Data from a source:
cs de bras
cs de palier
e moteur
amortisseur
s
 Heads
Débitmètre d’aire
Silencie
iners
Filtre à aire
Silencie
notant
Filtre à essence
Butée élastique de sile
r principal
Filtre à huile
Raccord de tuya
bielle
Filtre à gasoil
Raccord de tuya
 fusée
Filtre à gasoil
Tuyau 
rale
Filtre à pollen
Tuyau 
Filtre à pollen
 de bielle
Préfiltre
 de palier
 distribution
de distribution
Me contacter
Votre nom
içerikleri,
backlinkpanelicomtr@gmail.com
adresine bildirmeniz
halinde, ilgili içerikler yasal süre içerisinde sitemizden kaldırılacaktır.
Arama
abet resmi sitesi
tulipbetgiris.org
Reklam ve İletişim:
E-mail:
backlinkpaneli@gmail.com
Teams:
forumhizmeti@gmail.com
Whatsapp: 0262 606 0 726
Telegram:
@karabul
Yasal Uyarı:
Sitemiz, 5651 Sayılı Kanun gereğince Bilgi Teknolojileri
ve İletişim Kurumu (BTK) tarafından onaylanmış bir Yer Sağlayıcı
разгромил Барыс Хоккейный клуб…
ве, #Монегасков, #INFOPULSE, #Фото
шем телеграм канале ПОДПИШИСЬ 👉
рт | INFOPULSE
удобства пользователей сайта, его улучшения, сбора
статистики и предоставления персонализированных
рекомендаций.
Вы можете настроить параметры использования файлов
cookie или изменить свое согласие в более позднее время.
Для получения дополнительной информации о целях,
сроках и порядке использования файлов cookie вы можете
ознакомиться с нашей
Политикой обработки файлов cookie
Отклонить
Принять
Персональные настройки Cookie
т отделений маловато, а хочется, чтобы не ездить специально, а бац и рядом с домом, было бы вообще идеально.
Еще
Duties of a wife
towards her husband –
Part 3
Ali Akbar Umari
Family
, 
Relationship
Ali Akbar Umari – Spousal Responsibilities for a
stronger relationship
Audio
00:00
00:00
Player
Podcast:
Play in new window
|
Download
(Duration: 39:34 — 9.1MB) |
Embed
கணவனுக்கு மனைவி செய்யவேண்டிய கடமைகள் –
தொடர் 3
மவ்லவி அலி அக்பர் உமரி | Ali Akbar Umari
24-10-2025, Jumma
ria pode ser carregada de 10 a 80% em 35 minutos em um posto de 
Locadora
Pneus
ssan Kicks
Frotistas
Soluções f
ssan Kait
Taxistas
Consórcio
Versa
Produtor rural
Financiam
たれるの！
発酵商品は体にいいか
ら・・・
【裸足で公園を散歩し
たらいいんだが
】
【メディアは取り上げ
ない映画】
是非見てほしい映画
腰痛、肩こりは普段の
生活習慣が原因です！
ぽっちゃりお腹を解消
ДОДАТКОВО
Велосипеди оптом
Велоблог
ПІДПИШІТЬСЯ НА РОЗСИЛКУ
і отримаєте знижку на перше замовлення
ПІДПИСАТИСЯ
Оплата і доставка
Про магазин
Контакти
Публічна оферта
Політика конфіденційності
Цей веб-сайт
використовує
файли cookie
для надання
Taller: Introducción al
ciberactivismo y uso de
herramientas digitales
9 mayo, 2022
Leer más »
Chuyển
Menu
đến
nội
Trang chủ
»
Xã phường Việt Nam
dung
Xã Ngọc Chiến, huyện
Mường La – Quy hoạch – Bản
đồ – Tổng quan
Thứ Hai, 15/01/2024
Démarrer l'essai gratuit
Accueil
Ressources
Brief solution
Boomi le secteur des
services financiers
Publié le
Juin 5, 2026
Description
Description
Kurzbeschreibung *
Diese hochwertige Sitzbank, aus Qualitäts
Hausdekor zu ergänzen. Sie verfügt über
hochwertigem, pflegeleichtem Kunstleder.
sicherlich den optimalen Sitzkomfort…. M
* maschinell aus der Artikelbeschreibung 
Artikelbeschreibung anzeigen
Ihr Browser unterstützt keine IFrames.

» Your goal:
Can you rename "Filtre à pollen" to "Filtre d’habitacle" in the data, starting at the beginning and ending at the line containing "abet resmi sitesi", and change nothing else?

» Written reply:
cs de bras
cs de palier
e moteur
amortisseur
s
 Heads
Débitmètre d’aire
Silencie
iners
Filtre à aire
Silencie
notant
Filtre à essence
Butée élastique de sile
r principal
Filtre à huile
Raccord de tuya
bielle
Filtre à gasoil
Raccord de tuya
 fusée
Filtre à gasoil
Tuyau 
rale
Filtre d’habitacle
Tuyau 
Filtre d’habitacle
 de bielle
Préfiltre
 de palier
 distribution
de distribution
Me contacter
Votre nom
içerikleri,
backlinkpanelicomtr@gmail.com
adresine bildirmeniz
halinde, ilgili içerikler yasal süre içerisinde sitemizden kaldırılacaktır.
Arama
abet resmi sitesi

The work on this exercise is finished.